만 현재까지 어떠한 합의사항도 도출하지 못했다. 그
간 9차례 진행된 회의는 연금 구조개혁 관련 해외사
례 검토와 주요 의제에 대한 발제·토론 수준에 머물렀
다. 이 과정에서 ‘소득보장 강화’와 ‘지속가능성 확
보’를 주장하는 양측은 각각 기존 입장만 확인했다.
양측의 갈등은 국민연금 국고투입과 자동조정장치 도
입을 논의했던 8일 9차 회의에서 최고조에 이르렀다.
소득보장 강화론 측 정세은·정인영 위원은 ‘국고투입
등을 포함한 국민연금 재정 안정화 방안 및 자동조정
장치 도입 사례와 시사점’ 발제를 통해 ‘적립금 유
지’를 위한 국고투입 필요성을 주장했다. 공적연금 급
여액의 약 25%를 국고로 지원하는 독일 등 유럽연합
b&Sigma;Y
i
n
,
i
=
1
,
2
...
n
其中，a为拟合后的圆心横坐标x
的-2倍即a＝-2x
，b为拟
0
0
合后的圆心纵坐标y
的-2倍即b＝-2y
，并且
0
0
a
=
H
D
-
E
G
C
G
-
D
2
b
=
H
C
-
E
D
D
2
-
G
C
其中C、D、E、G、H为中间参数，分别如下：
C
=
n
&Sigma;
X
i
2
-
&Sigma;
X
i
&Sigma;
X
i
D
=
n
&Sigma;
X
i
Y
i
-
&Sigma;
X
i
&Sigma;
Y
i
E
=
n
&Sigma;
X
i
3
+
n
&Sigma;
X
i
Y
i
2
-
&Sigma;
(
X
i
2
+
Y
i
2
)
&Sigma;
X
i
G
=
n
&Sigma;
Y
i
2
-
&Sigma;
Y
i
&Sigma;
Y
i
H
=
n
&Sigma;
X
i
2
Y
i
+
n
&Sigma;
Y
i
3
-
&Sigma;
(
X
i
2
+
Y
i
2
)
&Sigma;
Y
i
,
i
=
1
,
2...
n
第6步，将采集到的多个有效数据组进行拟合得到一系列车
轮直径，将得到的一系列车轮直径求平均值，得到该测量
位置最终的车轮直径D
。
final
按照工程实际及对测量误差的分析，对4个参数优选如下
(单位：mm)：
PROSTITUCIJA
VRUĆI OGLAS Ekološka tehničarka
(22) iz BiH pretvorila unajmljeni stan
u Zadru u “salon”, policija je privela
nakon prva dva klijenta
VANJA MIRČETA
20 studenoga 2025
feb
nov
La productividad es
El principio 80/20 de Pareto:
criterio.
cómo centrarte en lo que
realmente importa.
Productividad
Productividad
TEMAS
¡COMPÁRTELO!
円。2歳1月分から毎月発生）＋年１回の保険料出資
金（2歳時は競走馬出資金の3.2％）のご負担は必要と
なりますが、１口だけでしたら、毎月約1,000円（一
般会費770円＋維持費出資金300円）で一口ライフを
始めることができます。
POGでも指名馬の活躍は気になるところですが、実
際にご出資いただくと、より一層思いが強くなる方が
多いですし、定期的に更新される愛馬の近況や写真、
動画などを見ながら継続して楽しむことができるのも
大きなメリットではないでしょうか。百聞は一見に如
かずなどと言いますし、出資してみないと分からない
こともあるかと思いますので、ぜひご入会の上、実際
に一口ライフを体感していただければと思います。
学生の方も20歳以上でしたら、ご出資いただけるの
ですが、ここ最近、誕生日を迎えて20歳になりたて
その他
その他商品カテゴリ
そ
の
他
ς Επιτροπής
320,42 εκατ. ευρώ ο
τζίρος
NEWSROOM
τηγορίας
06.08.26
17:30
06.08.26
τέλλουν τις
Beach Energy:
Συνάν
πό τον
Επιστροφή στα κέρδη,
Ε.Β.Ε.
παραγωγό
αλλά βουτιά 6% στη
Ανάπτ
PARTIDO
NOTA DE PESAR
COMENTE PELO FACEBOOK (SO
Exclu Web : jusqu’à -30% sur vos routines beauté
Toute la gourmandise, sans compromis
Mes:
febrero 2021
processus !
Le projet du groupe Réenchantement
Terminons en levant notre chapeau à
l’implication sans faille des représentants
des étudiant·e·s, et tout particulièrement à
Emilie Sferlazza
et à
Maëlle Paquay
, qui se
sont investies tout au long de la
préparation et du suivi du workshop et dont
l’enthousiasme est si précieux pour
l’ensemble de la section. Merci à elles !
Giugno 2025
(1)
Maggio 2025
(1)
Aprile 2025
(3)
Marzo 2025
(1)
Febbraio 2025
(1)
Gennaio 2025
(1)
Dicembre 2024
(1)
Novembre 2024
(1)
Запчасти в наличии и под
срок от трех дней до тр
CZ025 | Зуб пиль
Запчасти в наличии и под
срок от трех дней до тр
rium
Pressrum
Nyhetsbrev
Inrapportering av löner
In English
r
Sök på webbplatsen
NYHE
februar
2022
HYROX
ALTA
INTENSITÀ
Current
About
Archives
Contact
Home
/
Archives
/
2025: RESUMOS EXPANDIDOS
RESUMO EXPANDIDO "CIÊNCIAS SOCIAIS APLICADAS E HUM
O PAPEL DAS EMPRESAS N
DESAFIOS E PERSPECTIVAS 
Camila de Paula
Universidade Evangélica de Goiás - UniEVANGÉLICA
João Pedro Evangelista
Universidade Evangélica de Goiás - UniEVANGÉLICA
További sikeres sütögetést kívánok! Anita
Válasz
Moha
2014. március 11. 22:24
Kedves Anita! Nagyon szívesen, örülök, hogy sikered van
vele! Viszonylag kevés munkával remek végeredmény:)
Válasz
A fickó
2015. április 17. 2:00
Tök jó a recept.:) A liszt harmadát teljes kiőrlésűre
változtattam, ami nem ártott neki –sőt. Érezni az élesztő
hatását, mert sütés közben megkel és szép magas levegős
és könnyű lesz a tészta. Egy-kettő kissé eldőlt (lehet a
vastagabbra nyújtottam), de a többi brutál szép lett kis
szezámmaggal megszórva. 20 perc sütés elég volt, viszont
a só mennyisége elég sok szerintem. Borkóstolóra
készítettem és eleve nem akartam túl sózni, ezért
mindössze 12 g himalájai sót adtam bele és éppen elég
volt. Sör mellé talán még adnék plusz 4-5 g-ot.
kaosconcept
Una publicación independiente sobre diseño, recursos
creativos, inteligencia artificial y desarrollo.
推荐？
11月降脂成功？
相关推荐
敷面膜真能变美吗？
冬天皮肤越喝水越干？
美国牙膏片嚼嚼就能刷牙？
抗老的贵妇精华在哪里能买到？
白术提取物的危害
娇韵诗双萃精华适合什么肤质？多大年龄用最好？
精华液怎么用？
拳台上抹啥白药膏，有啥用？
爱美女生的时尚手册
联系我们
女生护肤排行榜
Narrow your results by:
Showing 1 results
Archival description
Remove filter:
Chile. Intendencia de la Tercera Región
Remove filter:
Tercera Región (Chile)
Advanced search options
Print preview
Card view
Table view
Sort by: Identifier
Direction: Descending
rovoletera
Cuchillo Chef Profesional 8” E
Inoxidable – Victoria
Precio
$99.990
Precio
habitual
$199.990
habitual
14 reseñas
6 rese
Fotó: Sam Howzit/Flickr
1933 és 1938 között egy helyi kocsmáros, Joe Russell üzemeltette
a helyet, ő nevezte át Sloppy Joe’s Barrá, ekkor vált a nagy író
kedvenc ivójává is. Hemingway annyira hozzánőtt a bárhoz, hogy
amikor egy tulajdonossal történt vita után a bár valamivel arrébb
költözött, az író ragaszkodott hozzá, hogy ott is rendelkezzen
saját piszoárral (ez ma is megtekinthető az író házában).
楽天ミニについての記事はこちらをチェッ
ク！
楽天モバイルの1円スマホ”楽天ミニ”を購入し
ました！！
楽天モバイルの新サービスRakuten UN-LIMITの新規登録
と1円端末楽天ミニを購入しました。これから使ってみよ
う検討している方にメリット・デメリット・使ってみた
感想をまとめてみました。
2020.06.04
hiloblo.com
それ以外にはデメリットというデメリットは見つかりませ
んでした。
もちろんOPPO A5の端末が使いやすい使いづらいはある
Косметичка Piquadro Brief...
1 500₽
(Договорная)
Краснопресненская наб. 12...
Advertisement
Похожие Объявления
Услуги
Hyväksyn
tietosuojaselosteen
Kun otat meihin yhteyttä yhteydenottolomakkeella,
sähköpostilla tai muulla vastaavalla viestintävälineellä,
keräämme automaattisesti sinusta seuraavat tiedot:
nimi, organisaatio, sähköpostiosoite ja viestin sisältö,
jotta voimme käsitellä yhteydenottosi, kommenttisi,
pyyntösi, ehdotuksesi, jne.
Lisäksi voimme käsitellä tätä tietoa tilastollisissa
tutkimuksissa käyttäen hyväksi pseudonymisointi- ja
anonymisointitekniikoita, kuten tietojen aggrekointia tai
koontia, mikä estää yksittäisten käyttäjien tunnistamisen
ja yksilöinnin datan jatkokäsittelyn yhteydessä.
------------------------------------------------------------
TO-DO ITEM: Please change "NEWSROOM" to "NEWS DESK" in everything from the start of the lines down through the line containing "Exclu Web : jusqu’à", and give back only that stretch with nothing else altered.

ANSWER SECTION:
만 현재까지 어떠한 합의사항도 도출하지 못했다. 그
간 9차례 진행된 회의는 연금 구조개혁 관련 해외사
례 검토와 주요 의제에 대한 발제·토론 수준에 머물렀
다. 이 과정에서 ‘소득보장 강화’와 ‘지속가능성 확
보’를 주장하는 양측은 각각 기존 입장만 확인했다.
양측의 갈등은 국민연금 국고투입과 자동조정장치 도
입을 논의했던 8일 9차 회의에서 최고조에 이르렀다.
소득보장 강화론 측 정세은·정인영 위원은 ‘국고투입
등을 포함한 국민연금 재정 안정화 방안 및 자동조정
장치 도입 사례와 시사점’ 발제를 통해 ‘적립금 유
지’를 위한 국고투입 필요성을 주장했다. 공적연금 급
여액의 약 25%를 국고로 지원하는 독일 등 유럽연합
b&Sigma;Y
i
n
,
i
=
1
,
2
...
n
其中，a为拟合后的圆心横坐标x
的-2倍即a＝-2x
，b为拟
0
0
合后的圆心纵坐标y
的-2倍即b＝-2y
，并且
0
0
a
=
H
D
-
E
G
C
G
-
D
2
b
=
H
C
-
E
D
D
2
-
G
C
其中C、D、E、G、H为中间参数，分别如下：
C
=
n
&Sigma;
X
i
2
-
&Sigma;
X
i
&Sigma;
X
i
D
=
n
&Sigma;
X
i
Y
i
-
&Sigma;
X
i
&Sigma;
Y
i
E
=
n
&Sigma;
X
i
3
+
n
&Sigma;
X
i
Y
i
2
-
&Sigma;
(
X
i
2
+
Y
i
2
)
&Sigma;
X
i
G
=
n
&Sigma;
Y
i
2
-
&Sigma;
Y
i
&Sigma;
Y
i
H
=
n
&Sigma;
X
i
2
Y
i
+
n
&Sigma;
Y
i
3
-
&Sigma;
(
X
i
2
+
Y
i
2
)
&Sigma;
Y
i
,
i
=
1
,
2...
n
第6步，将采集到的多个有效数据组进行拟合得到一系列车
轮直径，将得到的一系列车轮直径求平均值，得到该测量
位置最终的车轮直径D
。
final
按照工程实际及对测量误差的分析，对4个参数优选如下
(单位：mm)：
PROSTITUCIJA
VRUĆI OGLAS Ekološka tehničarka
(22) iz BiH pretvorila unajmljeni stan
u Zadru u “salon”, policija je privela
nakon prva dva klijenta
VANJA MIRČETA
20 studenoga 2025
feb
nov
La productividad es
El principio 80/20 de Pareto:
criterio.
cómo centrarte en lo que
realmente importa.
Productividad
Productividad
TEMAS
¡COMPÁRTELO!
円。2歳1月分から毎月発生）＋年１回の保険料出資
金（2歳時は競走馬出資金の3.2％）のご負担は必要と
なりますが、１口だけでしたら、毎月約1,000円（一
般会費770円＋維持費出資金300円）で一口ライフを
始めることができます。
POGでも指名馬の活躍は気になるところですが、実
際にご出資いただくと、より一層思いが強くなる方が
多いですし、定期的に更新される愛馬の近況や写真、
動画などを見ながら継続して楽しむことができるのも
大きなメリットではないでしょうか。百聞は一見に如
かずなどと言いますし、出資してみないと分からない
こともあるかと思いますので、ぜひご入会の上、実際
に一口ライフを体感していただければと思います。
学生の方も20歳以上でしたら、ご出資いただけるの
ですが、ここ最近、誕生日を迎えて20歳になりたて
その他
その他商品カテゴリ
そ
の
他
ς Επιτροπής
320,42 εκατ. ευρώ ο
τζίρος
NEWS DESK
τηγορίας
06.08.26
17:30
06.08.26
τέλλουν τις
Beach Energy:
Συνάν
πό τον
Επιστροφή στα κέρδη,
Ε.Β.Ε.
παραγωγό
αλλά βουτιά 6% στη
Ανάπτ
PARTIDO
NOTA DE PESAR
COMENTE PELO FACEBOOK (SO
Exclu Web : jusqu’à -30% sur vos routines beauté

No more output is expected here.